La vigne - n°179 - septembre 2006 - page 0

En 2003, l'Inao interdisait le bâchage des vignes pour lutter contre le gel. L'inventeur de ce procédé l'a attaqué devant le Conseil d'Etat. Il estimait que l'institut avait dépassé ses compétences. Il a perdu.

Quel viticulteur n'a pas redouté ou subi les gelées de printemps ? Pour s'en défendre, une entreprise avait mis au point une couverture des vignes à l'aide d'une bâche synthétique, dénommée Orgel. Son système n'empêchait pas le végétal de respirer, et isolait les bourgeons et les ébauches de grappes de l'air ambiant. Après une démonstration sur une parcelle choisie pour son exposition exceptionnelle au froid, cette société avait conclu un marché en Champagne. L'acquéreur avait installé les bâches au-dessus de ses vignes.
──────────────────────────────
Objectif: Poursuivez le texte ci-dessus sur l'interdiction du bâchage des vignes contre le gel, en reprenant juste après sa dernière phrase.

Jeu de données:
──────────────────────────────
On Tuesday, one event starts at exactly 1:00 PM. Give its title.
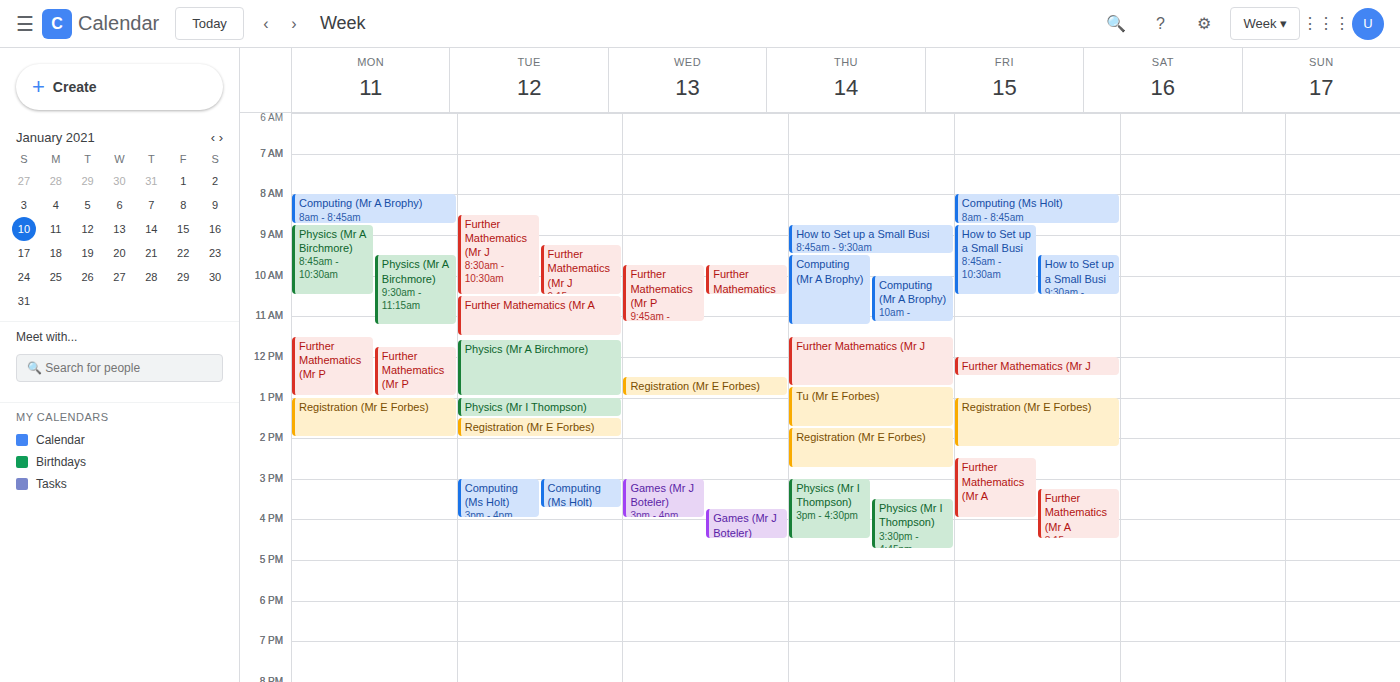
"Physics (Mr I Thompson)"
──────────────────────────────
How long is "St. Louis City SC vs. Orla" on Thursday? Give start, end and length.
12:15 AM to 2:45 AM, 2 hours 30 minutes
──────────────────────────────
Résultat ci-dessous:
Dès que l'Inao en a eu connaissance, il a saisi sa commission technique. L'institut voulait connaître les conséquences possibles de ce bâchage sur la qualité des raisins et savoir si cette pratique était acceptable pour les appellations d'origine. Sur la base du rapport établi par la commission, et après avoir entendu les syndicats de producteurs et l'inventeur du système de bâchage, par délibération des 26 et 27 février 2003, l'Inao décidait que toute pratique de bâchage des vignes, lors des périodes de gel, devait être exclue pour la production des vins d'appellation. Ainsi le procédé était condamné et, du même coup, le développement de l'entreprise créatrice de la toile Orgel mis à néant.
L'industriel n'avait qu'un espoir : obtenir de la justice l'annulation de la délibération du comité de l'Inao. S'agissant de contester cette décision, il porta sa requête devant le Conseil d'Etat. Il a avancé deux arguments : le comité n'avait pas compétence pour prendre pareille délibération ; il avait entaché sa décision d'une erreur manifeste d'appréciation.
Sur le premier argument, le Conseil d'Etat fera appel aux articles L. 641-6 et R 641-55 du code rural. Le premier de ces articles énonce les missions de l'Inao. Il est écrit que l'institut propose les ' conditions de production des produits ' susceptibles de bénéficier d'une indication géographique. Il est également noté que ' le contrôle des conditions de production des produits bénéficiant d'une appellation d'origine est placé sous la responsabilité de l'Institut national des appellations d'origine '.

Le second article conforte le rôle de l'Inao, le chargeant de donner ' tous avis sur les mesures techniques utiles à l'amélioration de la production et de la qualité ' des produits sous appellation.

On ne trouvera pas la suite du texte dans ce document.